_The task_: If a line in the data below contains "right", copy it.

_Data for the task_:
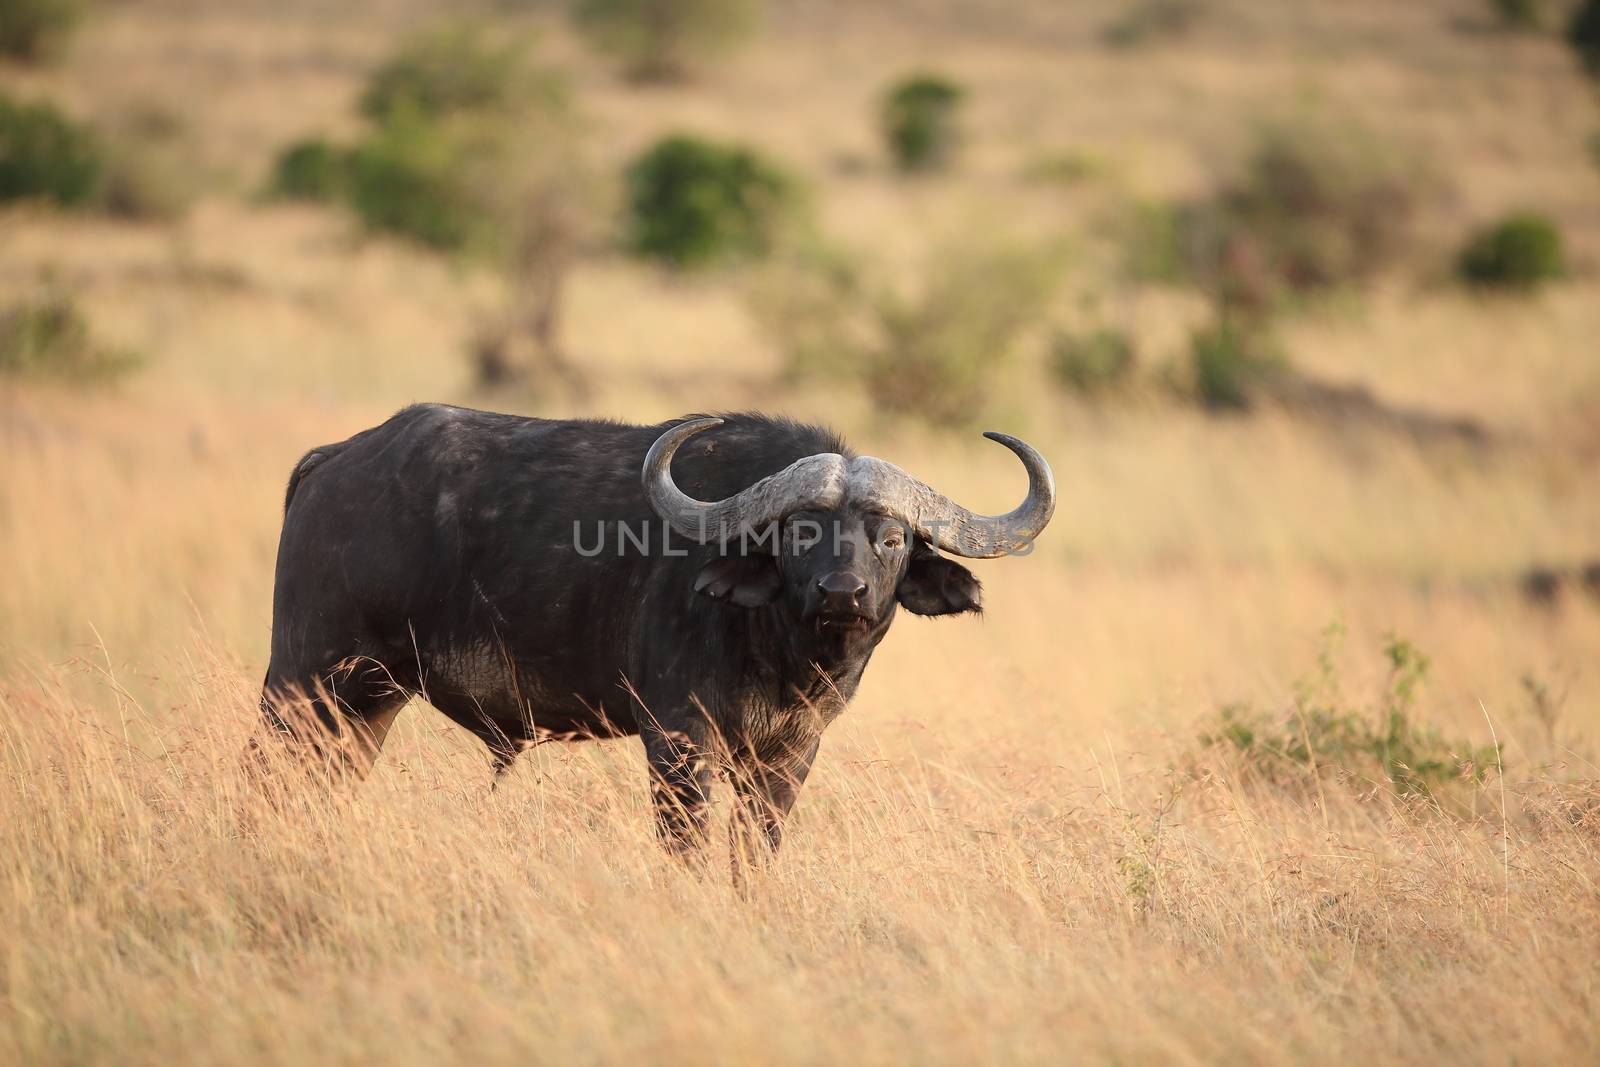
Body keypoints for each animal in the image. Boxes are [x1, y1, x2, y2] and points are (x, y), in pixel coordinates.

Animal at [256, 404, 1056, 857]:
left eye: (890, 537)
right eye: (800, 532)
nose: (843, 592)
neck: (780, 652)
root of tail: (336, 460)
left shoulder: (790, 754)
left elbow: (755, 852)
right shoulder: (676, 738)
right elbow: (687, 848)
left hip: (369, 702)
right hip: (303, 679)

_Answer_:
right eye: (800, 532)
right shoulder: (676, 738)
right elbow: (687, 848)
right hip: (303, 679)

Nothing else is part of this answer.